Jeden Tag fand der Rentner auf seiner Veranda ein frisches Brot im Cellophan: er wusste nicht, woher es kam – und als er sich an die Polizei wandte, war er entsetzt 😱😱
Jeden Morgen, immer zur gleichen Zeit, trat der Rentner auf die Veranda seines Hauses, und dort wartete auf ihn dasselbe merkwürdige Geschenk – ein frisches Brot, eingewickelt in Cellophan. Auf der Verpackung prangte ein auffälliges Etikett mit dem Namen eines unbekannten Geschäfts. Der Name klang fremd, fast so, als käme er aus einem anderen Land, und sofort beschlich den alten Mann das Gefühl, dass etwas nicht stimmte.
Zuerst dachte er, vielleicht hätten die Nachbarn Mitgefühl gezeigt – jemand habe seine Einsamkeit bemerkt und wolle ihm mit Lebensmitteln helfen.
Er war sogar ein wenig gerührt, aber er aß das Brot trotzdem nicht – tief in seinem Inneren spürte er, dass Geschenke niemals ohne Grund kommen.
Am nächsten Tag wiederholte sich die Geschichte: genau das gleiche Brot, in derselben Verpackung, am gleichen Ort. Da dachte er, vielleicht habe das Sozialamt ein neues Unterstützungsprogramm für Rentner gestartet. Doch das Seltsame war, dass kein Nachbar jemals davon gesprochen hatte und er keinerlei Mitteilung darüber erhalten hatte.
Am dritten Tag lagen seine Nerven blank. Alles beunruhigte ihn: die genaue Uhrzeit, die unbekannte Herkunft des Brotes.
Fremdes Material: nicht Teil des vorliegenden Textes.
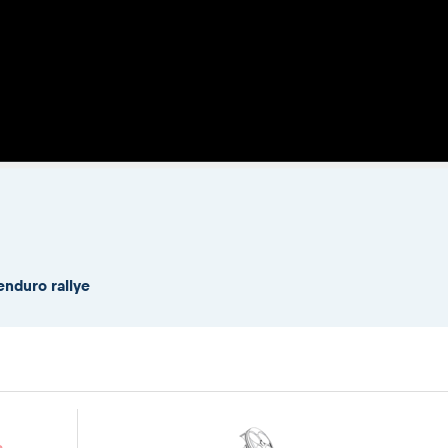
enduro rallye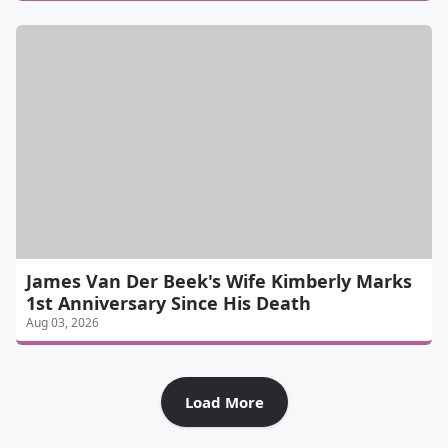
James Van Der Beek's Wife Kimberly Marks
1st Anniversary Since His Death
Aug 03, 2026
Load More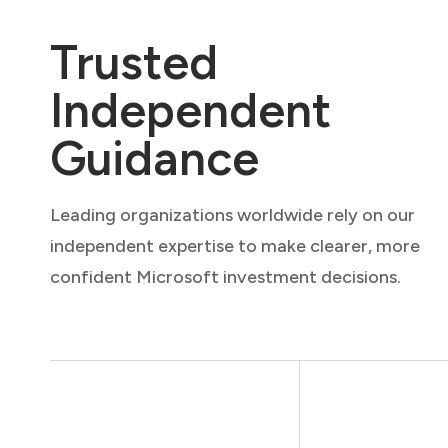
Trusted
Independent
Guidance
Leading organizations worldwide rely on our
independent expertise to make clearer, more
confident Microsoft investment decisions.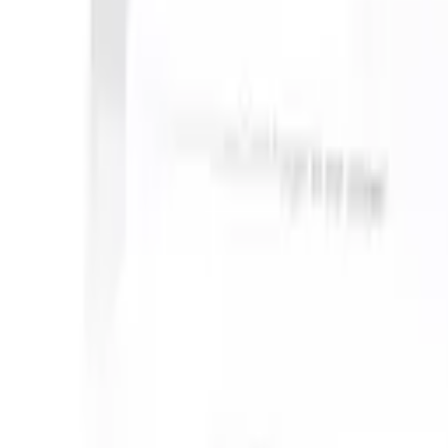
S can take instructions?
|
Save my seat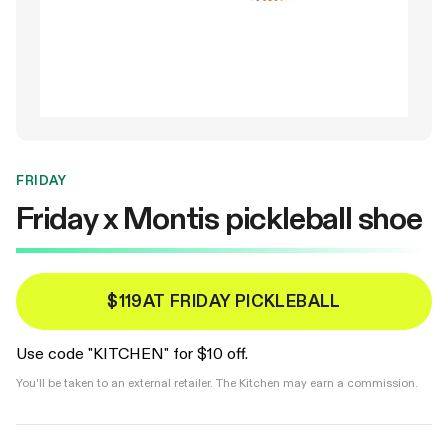
FRIDAY
Friday x Montis pickleball shoe
$119
AT FRIDAY PICKLEBALL
Use code "KITCHEN" for $10 off.
You'll be taken to an external retailer. The Kitchen may earn a commission.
Er nahm das Brot unter den Arm und ging zum nächsten Laden. Er sprach die Verkäuferin an:
— Sind Sie es, die mir das Brot bringen? Vielleicht ist das irgendeine neue Aktion?
Die Frau sah ihn an, als sei er verrückt.
— Ach was, Großvater, wir haben weder Aktionen noch Wohltätigkeit. Wir verkaufen Brot einfach, wir liefern es nicht nach Hause, – schnitt sie ihn ab.
Der Alte verließ den Laden noch verwirrter. Je mehr er nachdachte, desto stärker wurde seine Angst. Er fürchtete sich bereits, das Brot überhaupt anzufassen – was, wenn etwas hineingemischt war? Wollte jemand ihn vergiften?
Am vierten Morgen entschied er, anders zu handeln. Er holte aus der Abstellkammer eine alte Videokamera, die er früher bei Familienfeiern benutzt hatte, und stellte sie so auf, dass sie die Veranda filmte.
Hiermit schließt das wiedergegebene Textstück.